Problem to solve
What is needed here is an exact copy of all the data.
%%
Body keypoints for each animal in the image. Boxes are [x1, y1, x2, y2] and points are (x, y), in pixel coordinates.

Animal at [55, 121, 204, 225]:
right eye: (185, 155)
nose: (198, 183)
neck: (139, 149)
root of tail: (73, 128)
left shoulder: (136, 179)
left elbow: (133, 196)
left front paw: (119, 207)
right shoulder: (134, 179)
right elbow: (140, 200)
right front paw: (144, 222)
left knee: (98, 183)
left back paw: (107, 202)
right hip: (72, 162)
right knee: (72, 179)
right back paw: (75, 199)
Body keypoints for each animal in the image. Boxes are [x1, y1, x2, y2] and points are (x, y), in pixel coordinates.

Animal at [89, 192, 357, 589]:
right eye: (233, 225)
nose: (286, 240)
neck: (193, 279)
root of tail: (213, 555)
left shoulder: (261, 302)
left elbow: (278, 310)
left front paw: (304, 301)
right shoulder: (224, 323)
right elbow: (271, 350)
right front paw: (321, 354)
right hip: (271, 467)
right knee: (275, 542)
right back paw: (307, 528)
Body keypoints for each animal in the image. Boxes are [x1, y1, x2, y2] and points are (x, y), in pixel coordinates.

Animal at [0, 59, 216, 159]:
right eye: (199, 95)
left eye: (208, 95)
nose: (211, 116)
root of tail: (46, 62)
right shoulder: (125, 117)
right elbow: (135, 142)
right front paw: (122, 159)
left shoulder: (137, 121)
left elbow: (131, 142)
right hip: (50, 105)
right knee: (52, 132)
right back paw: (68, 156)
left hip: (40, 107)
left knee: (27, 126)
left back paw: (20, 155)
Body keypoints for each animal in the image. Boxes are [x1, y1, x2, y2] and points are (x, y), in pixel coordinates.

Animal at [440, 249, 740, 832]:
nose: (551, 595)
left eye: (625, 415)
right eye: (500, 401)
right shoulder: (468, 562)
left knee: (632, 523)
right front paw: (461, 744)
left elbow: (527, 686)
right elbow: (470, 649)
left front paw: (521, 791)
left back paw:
%%
Exercise solution
Body keypoints for each animal in the image. Boxes are [x1, y1, x2, y2] and points are (x, y), in pixel coordinates.

Animal at [55, 121, 204, 225]:
right eye: (185, 155)
nose: (198, 183)
neck: (139, 149)
root of tail: (73, 128)
left shoulder: (136, 179)
left elbow: (133, 196)
left front paw: (119, 207)
right shoulder: (134, 179)
right elbow: (140, 200)
right front paw: (144, 222)
left knee: (98, 183)
left back paw: (107, 202)
right hip: (72, 162)
right knee: (72, 179)
right back paw: (75, 199)
Body keypoints for each animal in the image. Boxes are [x1, y1, x2, y2] and points are (x, y), in pixel coordinates.

Animal at [89, 192, 357, 589]:
right eye: (233, 225)
nose: (286, 240)
neck: (193, 279)
root of tail: (213, 555)
left shoulder: (261, 302)
left elbow: (278, 310)
left front paw: (304, 301)
right shoulder: (224, 323)
right elbow: (271, 350)
right front paw: (321, 354)
right hip: (271, 467)
right knee: (275, 542)
right back paw: (307, 528)
Body keypoints for each animal in the image. Boxes are [x1, y1, x2, y2] and points are (x, y), in pixel coordinates.

Animal at [0, 59, 216, 159]:
right eye: (199, 95)
left eye: (208, 95)
nose: (211, 116)
root of tail: (46, 62)
right shoulder: (125, 117)
right elbow: (135, 142)
right front paw: (122, 159)
left shoulder: (137, 121)
left elbow: (131, 142)
right hip: (50, 105)
right knee: (52, 132)
right back paw: (68, 156)
left hip: (40, 107)
left knee: (27, 126)
left back paw: (20, 155)
Body keypoints for each animal in the image. Boxes are [x1, y1, x2, y2] and points are (x, y), in pixel coordinates.

Animal at [440, 249, 740, 832]:
nose: (551, 595)
left eye: (625, 415)
right eye: (500, 401)
right shoulder: (468, 562)
left knee: (632, 523)
right front paw: (461, 744)
left elbow: (527, 686)
right elbow: (470, 649)
left front paw: (521, 791)
left back paw:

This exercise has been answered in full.